I'll not name them but recently I met up with a few old friends that I hadn't seen in a very long time and it reminded me of a conversation I once had with a nurse about the 3 general responses you get from people, empathy, sympathy and pity. On this one day I got such a healthy dose of empathy that it really made me realise I didn't need to pretend with them on any front about what I had gone through. This empathy stemmed mostly from one person's familial experience and it allowed us to talk in the most conversational way I've managed to do so with almost anyone about some of the medical stuff outside my own family. Now obviously I would have preferred it if they had never had such experience to make these comparisons and ask such pertinent questions but I would be lying if I didn't admit it was quite liberating to. Having admitted though that I offloaded too much on some friends just a few paragraphs ago I don't want to make the same mistake and just offload on this person and possibly suffocate them. I do hope we can meet up again soon enough and continue to just chat away as it really was great.

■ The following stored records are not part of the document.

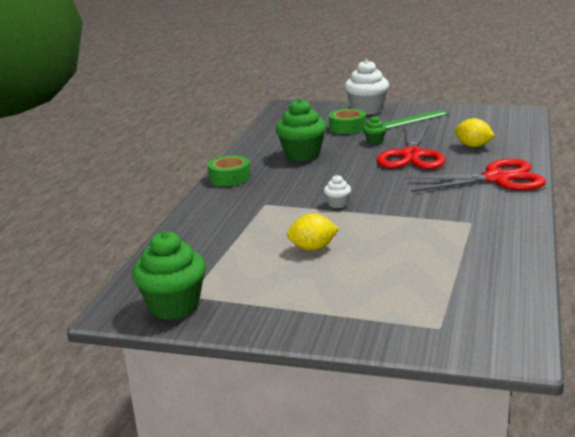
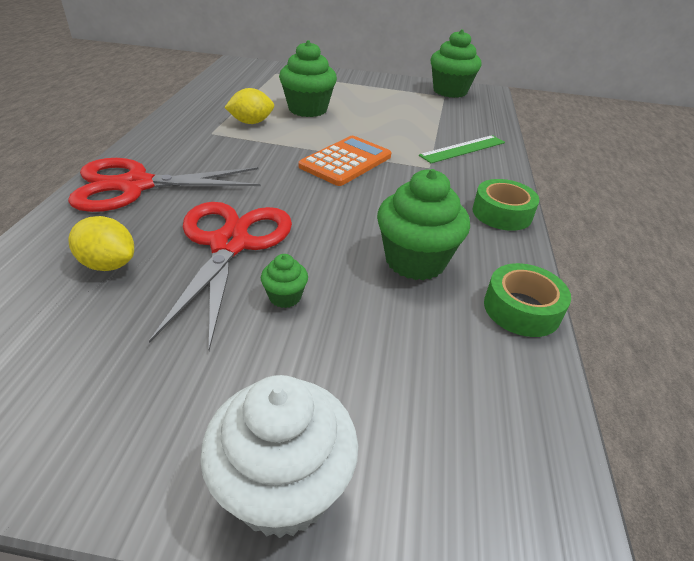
camera: 170 degrees right, 15 degrees up
(313, 248) = (363, 120): yellow lemon -> yellow lemon (251, 122)
(337, 204) = (345, 161): white cupcake -> orange calculator
(347, 127) = (340, 364): green tape -> green tape (521, 309)
(378, 258) = (307, 109): none -> green cupcake
(413, 120) = (170, 396): green ruler -> green ruler (463, 149)

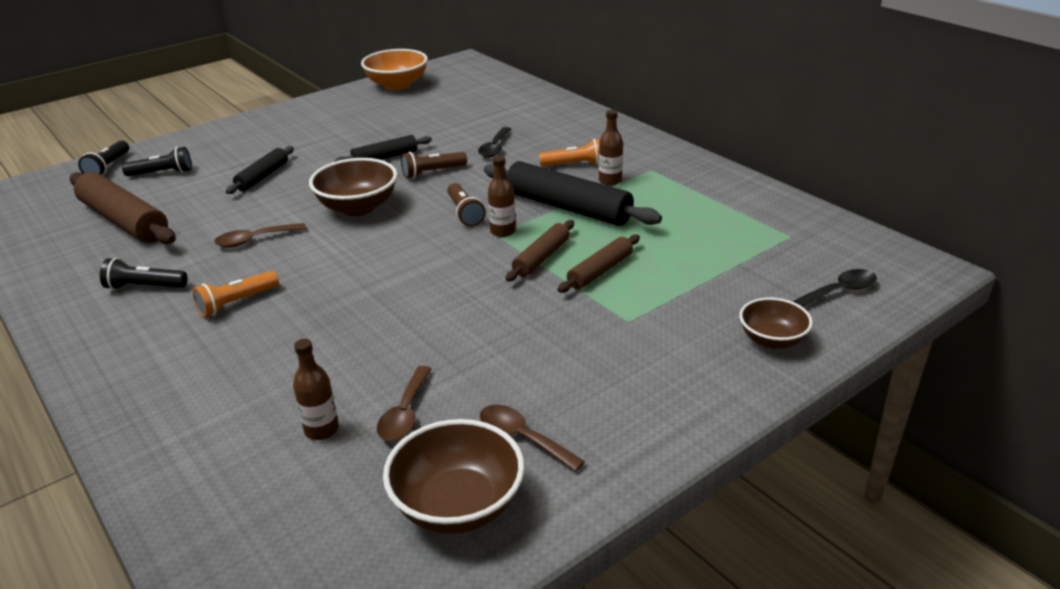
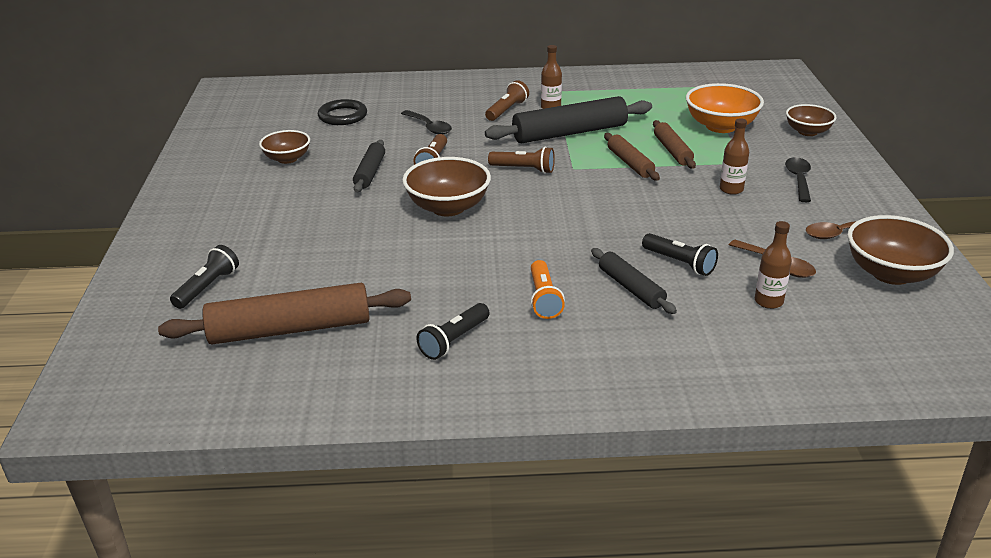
camera: 55 degrees left, 0 degrees up
(108, 167) = (130, 317): black flashlight -> black flashlight (679, 263)
(255, 240) = (439, 267): brown spoon -> none
(262, 176) = (311, 236): black rolling pin -> black rolling pin (631, 288)
(374, 123) = (287, 159): none -> brown bowl
(397, 85) = (221, 127): orange bowl -> orange bowl (721, 126)
(470, 112) = (342, 116): none -> black ring
(502, 231) = (573, 164): brown bottle -> brown bottle (731, 189)
(574, 165) = (507, 110): orange flashlight -> brown flashlight
(839, 291) = (777, 98): black spoon -> black spoon (798, 179)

Now I'm more comfortable with the idea that I can do much more the responsibility has shifted from other people coming to me to maybe me doing some of the stuff that I had forgotten how to do over the 8 years or so I spent in bed and show everyone that I am thankful for their roles in my life instead of focusing wrongly on whether they could have done more. It's my life and it's about time I started taking more control of it back.
I'm sure I will make plenty more mistakes over the next wee while in these attempts at my new normal but I hope everyone can see the honesty behind them.